Researchers at King's College London and Osaka University in Japan have identified specific bone marrow cells that can transform into skin cells to repair damaged skin tissue, according to a study published in Proceedings of the National Academy of Sciences (PNAS).
The team has uncovered how this process works, providing new insights into the mechanisms behind skin repair. This significant advance has the potential to revolutionise approaches to wound treatment in the future, which could benefit people with chronic wounds such as leg ulcers, pressure sores and burns, as well as genetic skin diseases such as epidermolysis bullosa, which causes painful blisters on the skin.

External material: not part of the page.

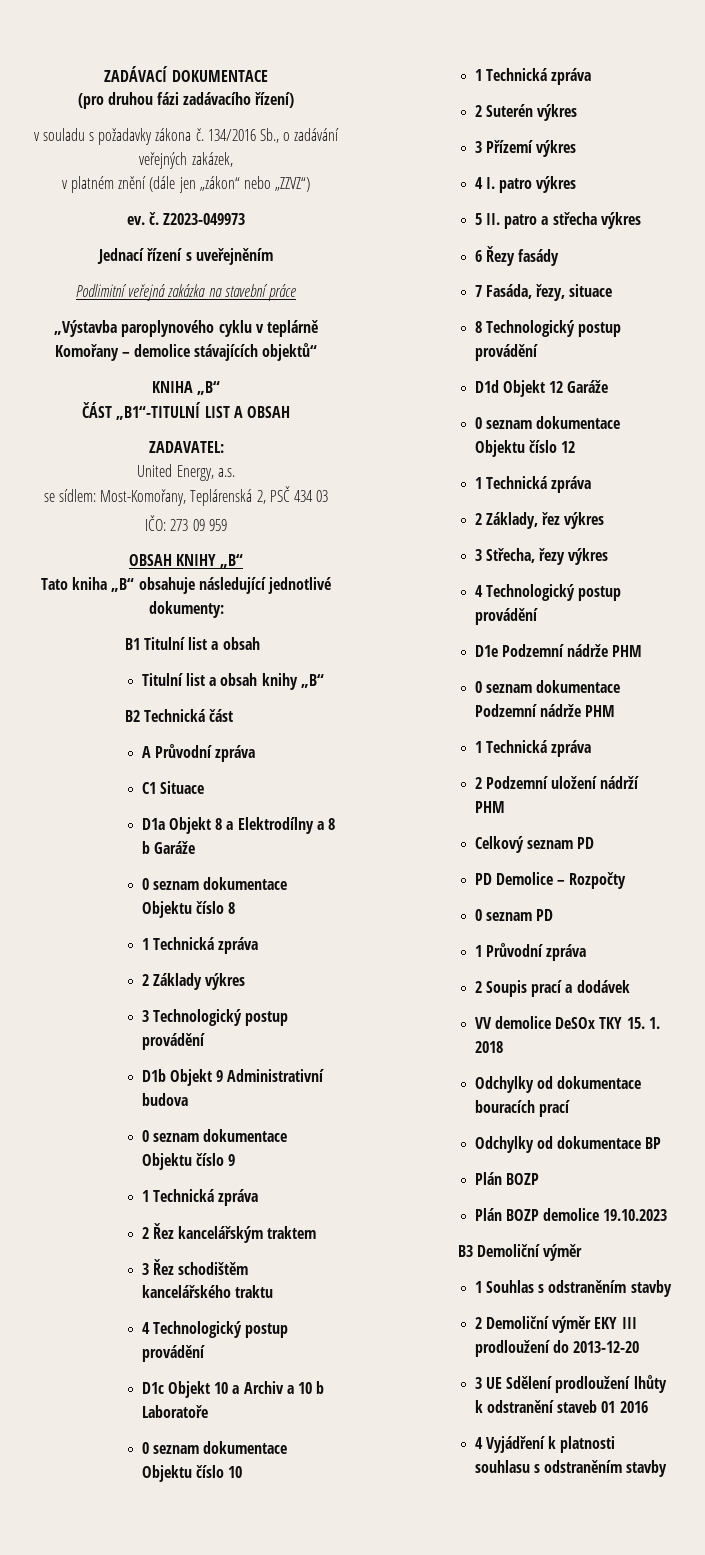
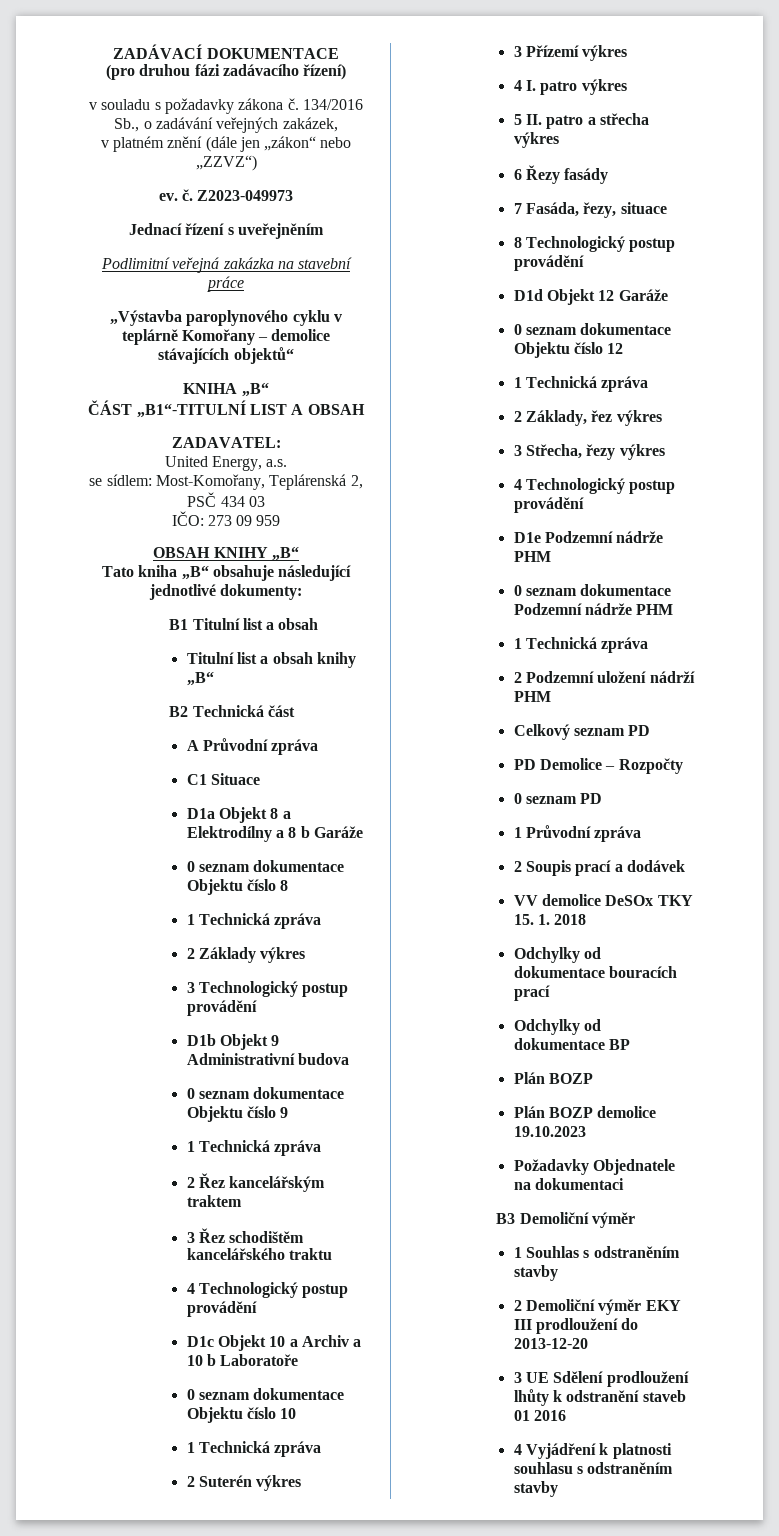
(668, 1215) none -> [513,1159,676,1175] [513,1178,625,1190] // Požadavky Objednatele na dokumentaci

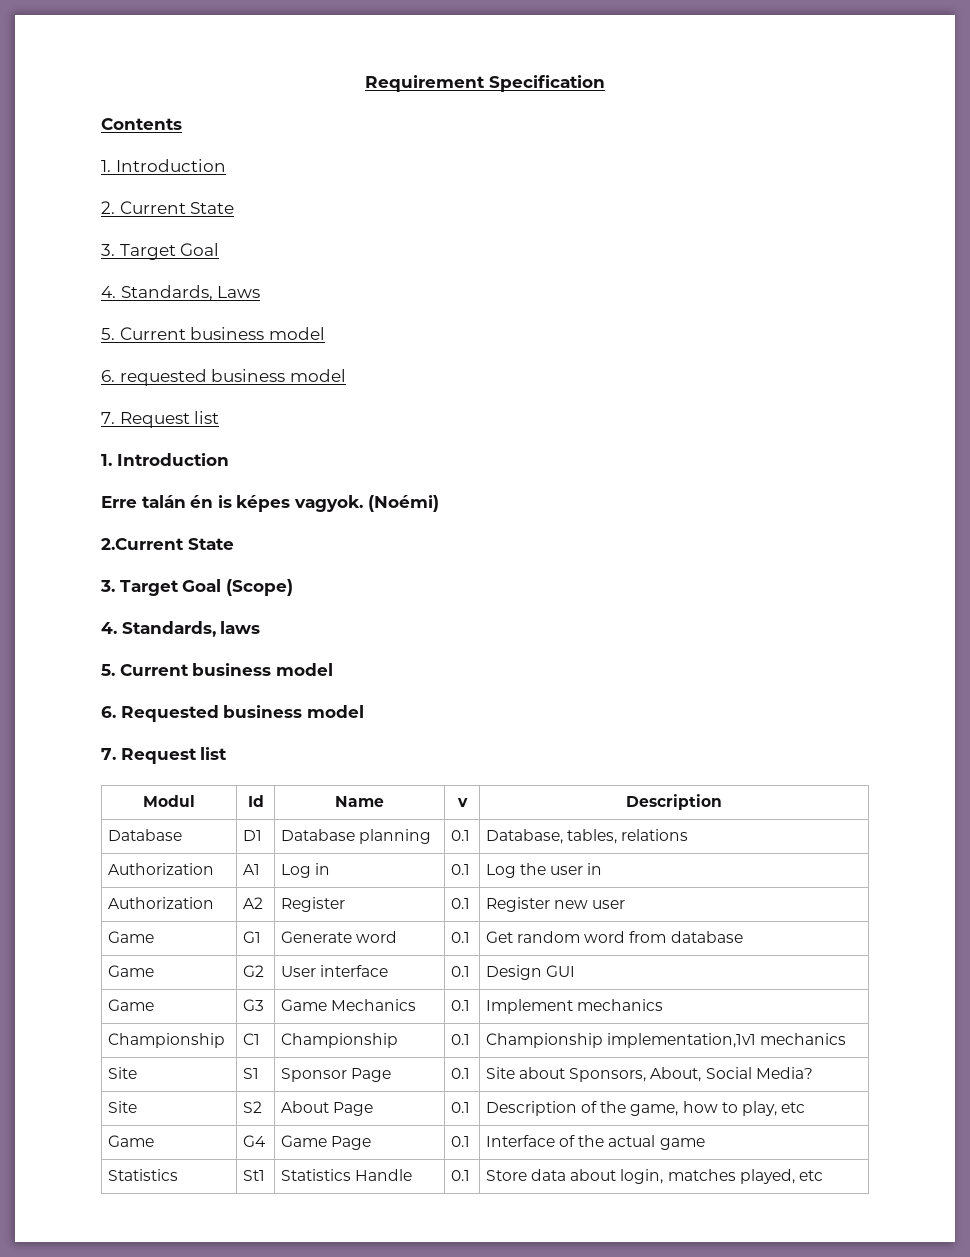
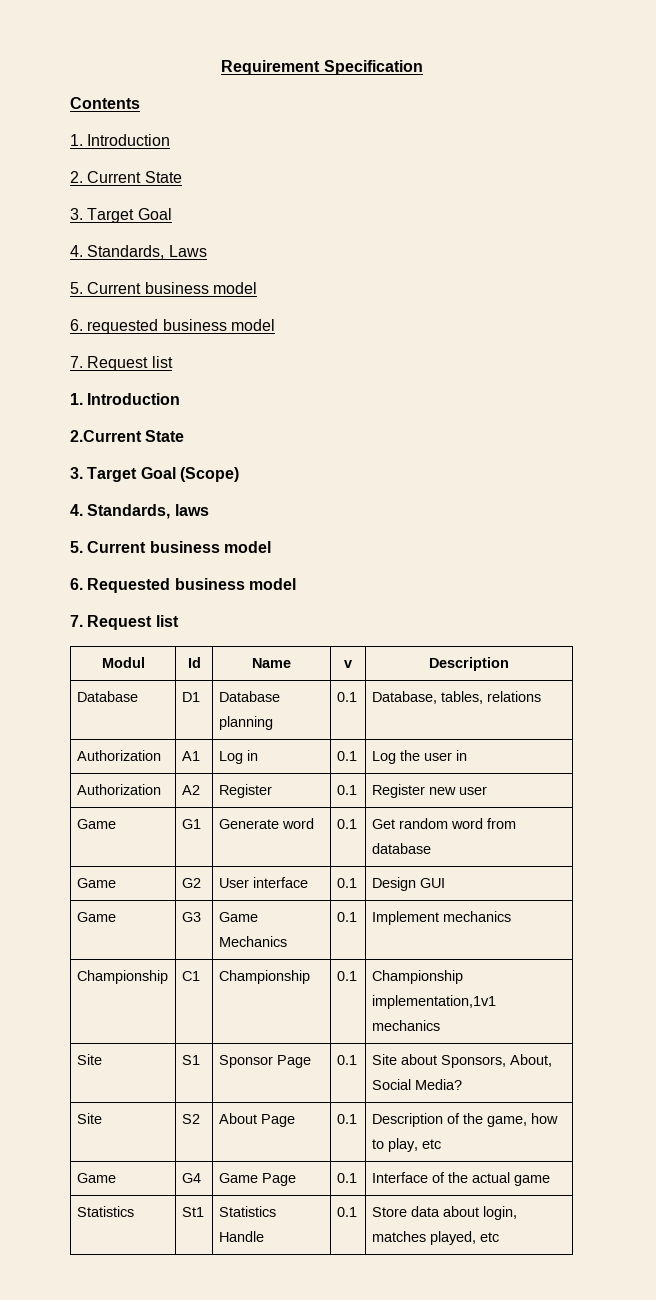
[101,495,439,512] // Erre talán én is képes vagyok. (Noémi) -> (181, 399) none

The current management of chronic wounds in UK patients costs more than a billion pounds every year so this new scientific discovery could lead to significant future cost savings for the NHS.
It was already known that bone marrow may play a role in skin wound healing, but until now it was not known which specific bone marrow cells this involves, how the process is triggered, and how the key cells are recruited to the affected skin area. The team of researchers carried out experiments in mice, specifically looking at the mechanisms involved when skin grafts are used, compared with non-grafted wound healing.
The findings showed that in mice with non-grafted wound healing, very few bone marrow cells travelled to the wound to repair it and they did not make a major contribution to epidermal repair. But in mice where a skin graft was used, a significantly higher number of specific bone marrow-derived cells travelled to the skin graft to heal the area more quickly and build new skin directly from the bone marrow cells.
The research showed that around one in every 450 bone marrow cells has the capacity to transform into skin cells and regenerate the skin.
The team also identified the signal that triggers recruitment of the bone marrow cells to repair skin. Damaged skin can release a distress protein called HMGB1 that can mobilise the cells from bone marrow and direct them to where they are needed.
Mice with skin grafts express high levels of HMGB1 in their blood that can drive the bone marrow repair process. The findings provide new insight into how skin grafts work in medicine -- they do not simply cover wounds, but act as bioreactors that can kick-start regenerative skin repair.
The research also showed that patients with epidermolysis bullosa have high levels of HMGB1 in their blood and that the source here is the roofs of the blisters in their skin. This finding demonstrates that HMGB1 is also important in human skin damage and wound healing responses.
Professor John McGrath, Head of the Genetic Skin Disease Group at King's, recently spent several months working on the project in Osaka. He said: "This work is tremendously exciting for the field of regenerative medicine. The key achievement has been to find out which bone marrow cells can transform into skin cells and repair and maintain the skin as healthy tissue, and to learn how this process happens.
"Understanding how the protein HMGB1 works as a distress signal to summon these particular bone marrow cells is expected to have significant implications for clinical medicine, and could potentially revolutionise the management of wound healing.
"Chronic wounds and tissue injury represent a significant cost to the NHS, not to mention the debilitating effects on peoples' quality of life. Our plan is to see if we can now use this scientific advance to develop more effective treatments to improve tissue repair in skin and perhaps other organs."
Professor McGrath is working together with colleagues at Osaka University to harness the key parts of the HMGB1 protein to create a drug treatment that can augment tissue repair. It is expected that the developed treatment will be tested in animal models in about a year and enter clinical trials shortly afterwards.